Sunday, March 29, 2015

vodka monologues: Coasting, insomnia and more words to my mama


I used to know you; deep reflections invoke feelings of nostalgia, have me craving for a period that I barely even remember. Yet I maintain the most profound memories of a boy and his mother, on the backdrop of J.town with the freezing windy weather. While the watchman sleeps I watch my watch and peep out the window not to watch but just to pop a peek. I guess i'm bored and sort of wishing I could talk and weep like a reflective old man that knows that talk is cheap.

All your offspring are doing fine, just not up for the Nigerian grind except your crazy youngest son who is slugging it out in mines. Your mom is still pushing and looking strong and good, I ensure she is taken care of and has everything she should.

So things ended officially between me and she, and I kind of felt bad but I wish I felt worse, should that not mean more to me than "well it didnt work"? Then I started feeling bad because I wasn't feeling bad and so I hilariously actually tried to fake it. After two abstract pieces and barely a month in "pieces" I was miraculously cured and ready to mend the pieces. Put up a less than convincing show for the cameras I guess, but then realized that im actually a zombified mess. In my defense zombie mode was activated when you left, so it saved me from you, now what will save me from It?

My current lady situation could be summed up like this: Miss AU gave me a nicely camouflaged ultimatum, naturally I felt cornered and had to back down. We were tight and good buddies and she is truly quite lovely but i somehow managed to make a mockery of her talk to me. SG is a cool great girl and frankly loved by everybody while miss CY is mad hot but draws the crowd's animosity. LA is a situation that doesn't mind a situationship, HE is fiercely independent but also independently crazy so my expectations are mixed and its all a big maybe. CD is a calm girl that sends conflicting vibes, and in the center of this hive is a conflicted I.

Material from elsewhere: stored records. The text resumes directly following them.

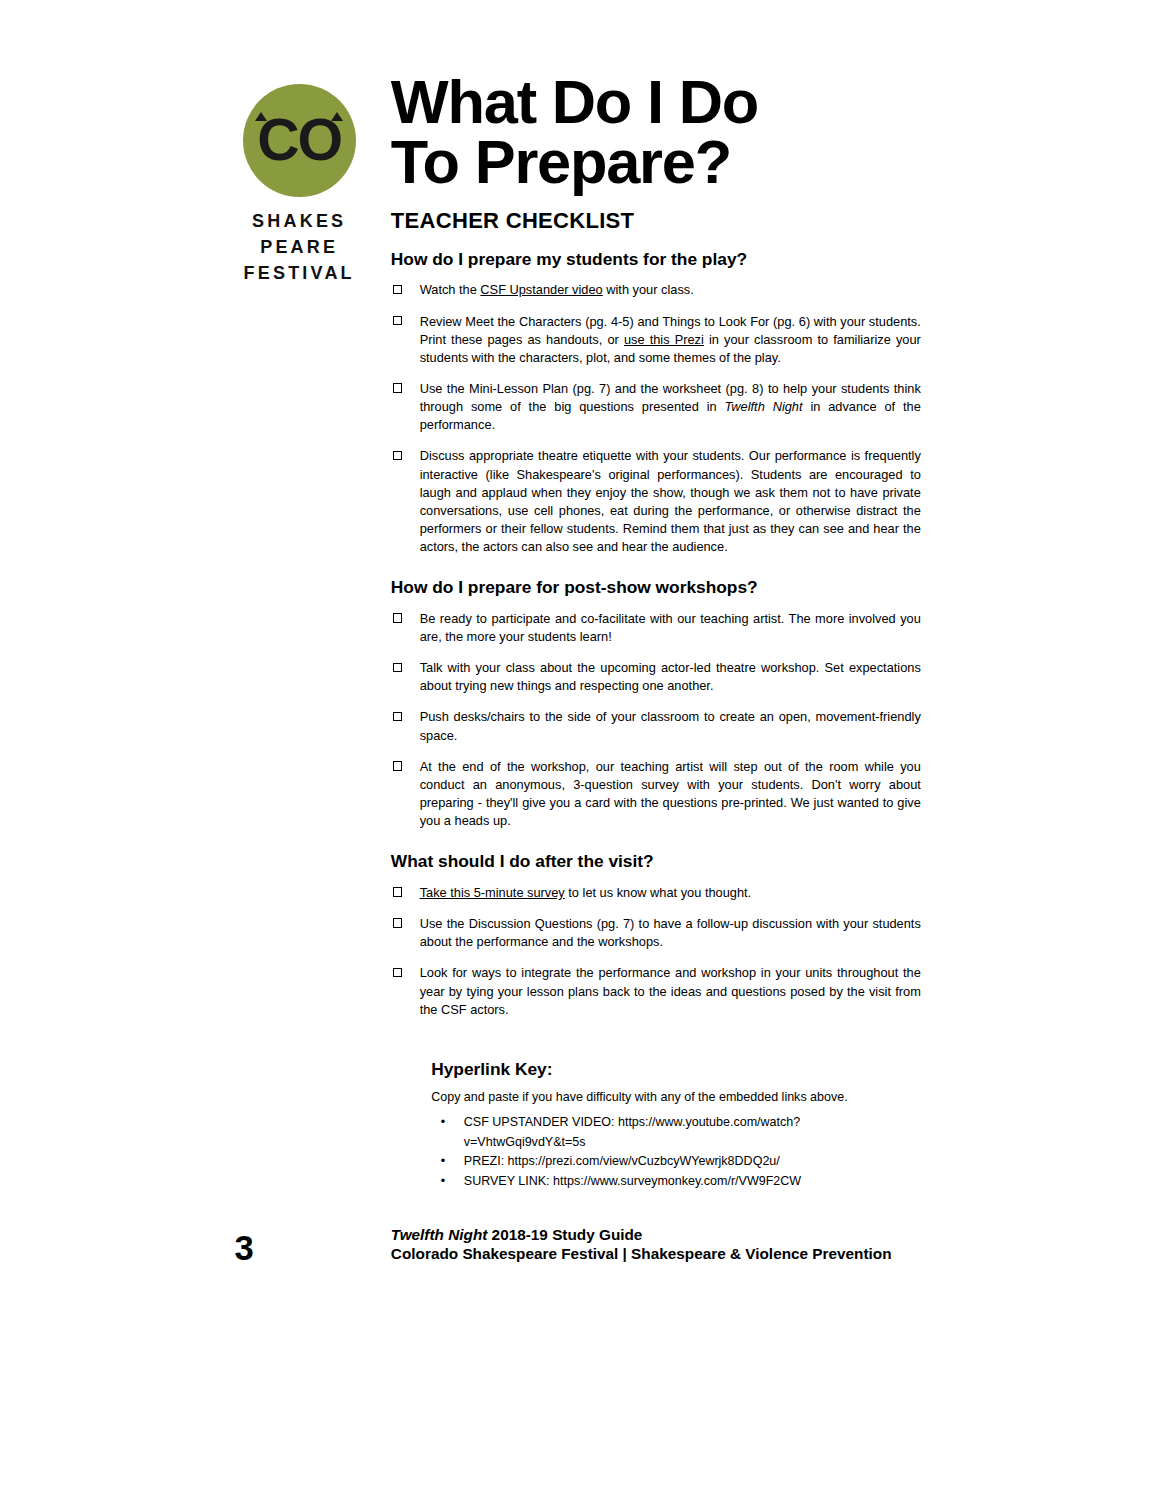CO
SHAKES
PEARE
FESTIVAL
What Do I Do
To Prepare?
TEACHER CHECKLIST
How do I prepare my students for the play?
Watch the CSF Upstander video with your class.
Review Meet the Characters (pg. 4-5) and Things to Look For (pg. 6) with your students. Print these pages as handouts, or use this Prezi in your classroom to familiarize your students with the characters, plot, and some themes of the play.
Use the Mini-Lesson Plan (pg. 7) and the worksheet (pg. 8) to help your students think through some of the big questions presented in Twelfth Night in advance of the performance.
Discuss appropriate theatre etiquette with your students. Our performance is frequently interactive (like Shakespeare's original performances). Students are encouraged to laugh and applaud when they enjoy the show, though we ask them not to have private conversations, use cell phones, eat during the performance, or otherwise distract the performers or their fellow students. Remind them that just as they can see and hear the actors, the actors can also see and hear the audience.
How do I prepare for post-show workshops?
Be ready to participate and co-facilitate with our teaching artist. The more involved you are, the more your students learn!
Talk with your class about the upcoming actor-led theatre workshop. Set expectations about trying new things and respecting one another.
Push desks/chairs to the side of your classroom to create an open, movement-friendly space.
At the end of the workshop, our teaching artist will step out of the room while you conduct an anonymous, 3-question survey with your students. Don't worry about preparing - they'll give you a card with the questions pre-printed. We just wanted to give you a heads up.
What should I do after the visit?
Take this 5-minute survey to let us know what you thought.
Use the Discussion Questions (pg. 7) to have a follow-up discussion with your students about the performance and the workshops.
Look for ways to integrate the performance and workshop in your units throughout the year by tying your lesson plans back to the ideas and questions posed by the visit from the CSF actors.
Hyperlink Key:
Copy and paste if you have difficulty with any of the embedded links above.
CSF UPSTANDER VIDEO: https://www.youtube.com/watch?v=VhtwGqi9vdY&t=5s
PREZI: https://prezi.com/view/vCuzbcyWYewrjk8DDQ2u/
SURVEY LINK: https://www.surveymonkey.com/r/VW9F2CW
3
Twelfth Night 2018-19 Study Guide
Colorado Shakespeare Festival | Shakespeare & Violence Prevention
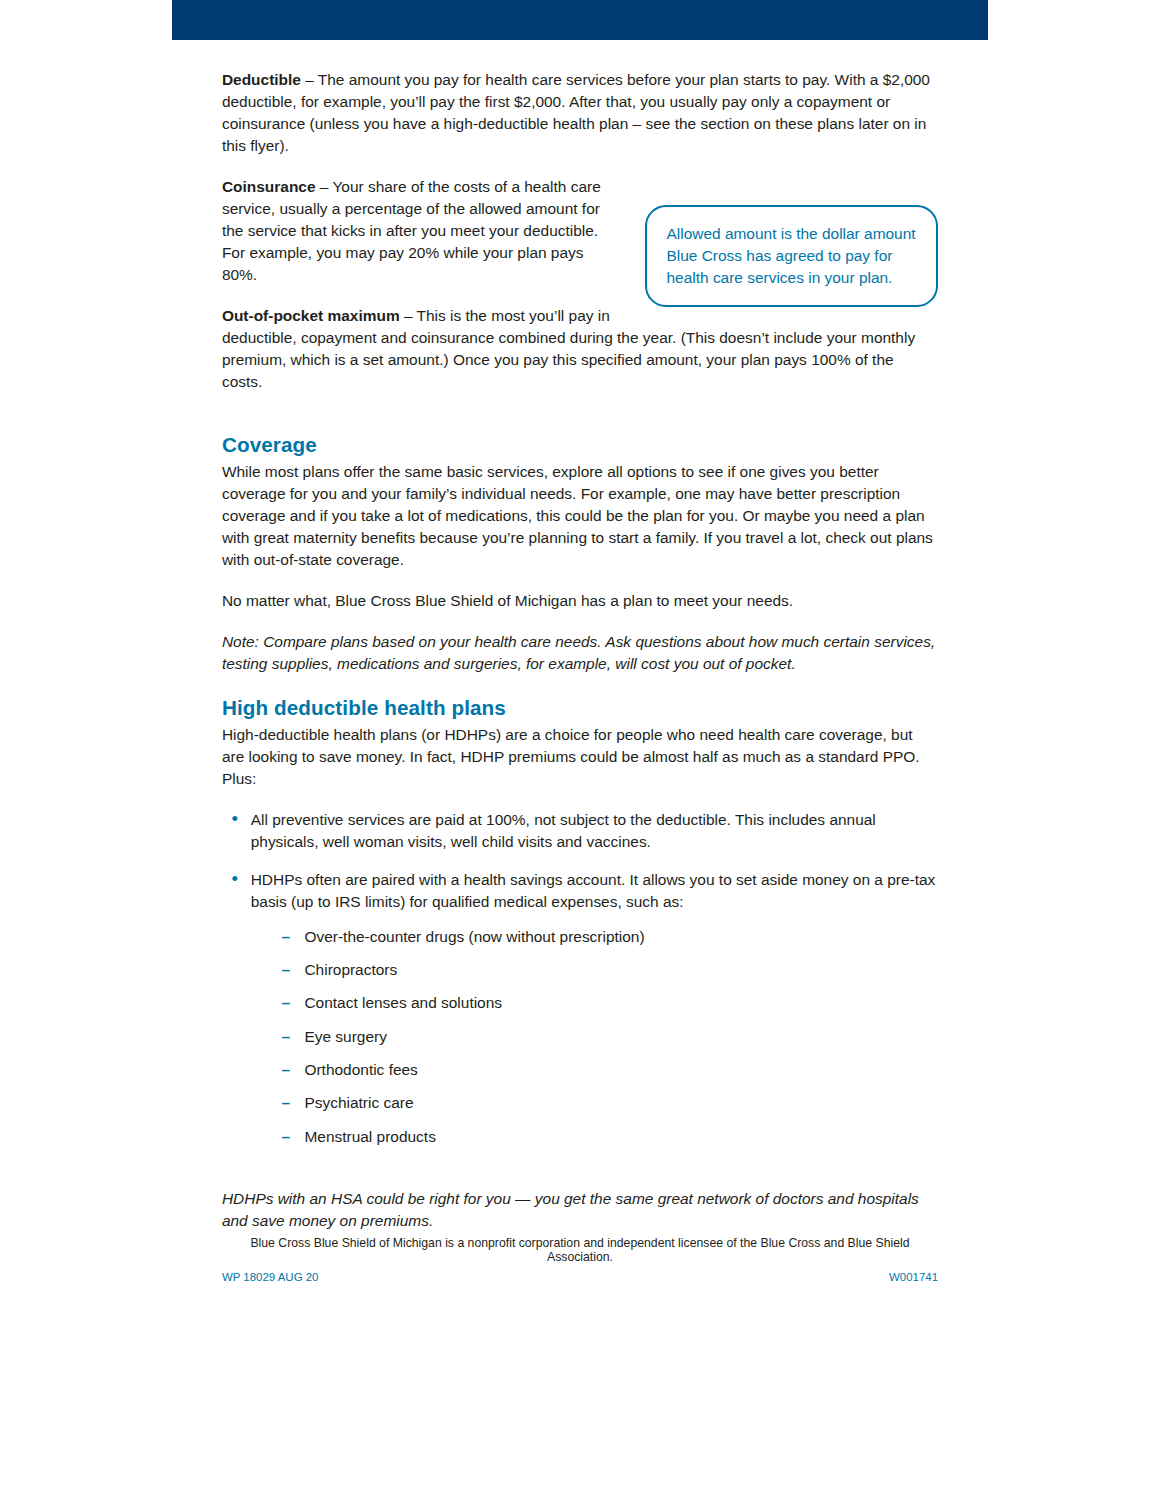Deductible – The amount you pay for health care services before your plan starts to pay. With a $2,000 deductible, for example, you’ll pay the first $2,000. After that, you usually pay only a copayment or coinsurance (unless you have a high-deductible health plan – see the section on these plans later on in this flyer).
Allowed amount is the dollar amount Blue Cross has agreed to pay for health care services in your plan.
Coinsurance – Your share of the costs of a health care service, usually a percentage of the allowed amount for the service that kicks in after you meet your deductible. For example, you may pay 20% while your plan pays 80%.
Out-of-pocket maximum – This is the most you’ll pay in deductible, copayment and coinsurance combined during the year. (This doesn’t include your monthly premium, which is a set amount.) Once you pay this specified amount, your plan pays 100% of the costs.
Coverage
While most plans offer the same basic services, explore all options to see if one gives you better coverage for you and your family’s individual needs. For example, one may have better prescription coverage and if you take a lot of medications, this could be the plan for you. Or maybe you need a plan with great maternity benefits because you’re planning to start a family. If you travel a lot, check out plans with out-of-state coverage.
No matter what, Blue Cross Blue Shield of Michigan has a plan to meet your needs.
Note: Compare plans based on your health care needs. Ask questions about how much certain services, testing supplies, medications and surgeries, for example, will cost you out of pocket.
High deductible health plans
High-deductible health plans (or HDHPs) are a choice for people who need health care coverage, but are looking to save money. In fact, HDHP premiums could be almost half as much as a standard PPO. Plus:
All preventive services are paid at 100%, not subject to the deductible. This includes annual physicals, well woman visits, well child visits and vaccines.
HDHPs often are paired with a health savings account. It allows you to set aside money on a pre-tax basis (up to IRS limits) for qualified medical expenses, such as:
Over-the-counter drugs (now without prescription)
Chiropractors
Contact lenses and solutions
Eye surgery
Orthodontic fees
Psychiatric care
Menstrual products
HDHPs with an HSA could be right for you — you get the same great network of doctors and hospitals and save money on premiums.
Blue Cross Blue Shield of Michigan is a nonprofit corporation and independent licensee of the Blue Cross and Blue Shield Association.
WP 18029 AUG 20 W001741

Your face started to fade and I had to look at some pictures, its been barely sixteen years and im not sure if I still miss you. Well I was just eleven and forced to contend with those issues but mine is never resolved over a pile of used tissues. In a few months you will become a grandma in absentia, that little boy will never meet his firm feminist grandmother. But be assured that his uncle who is history's fervent lover, will tell him about the history of his father's beautiful and caring mother.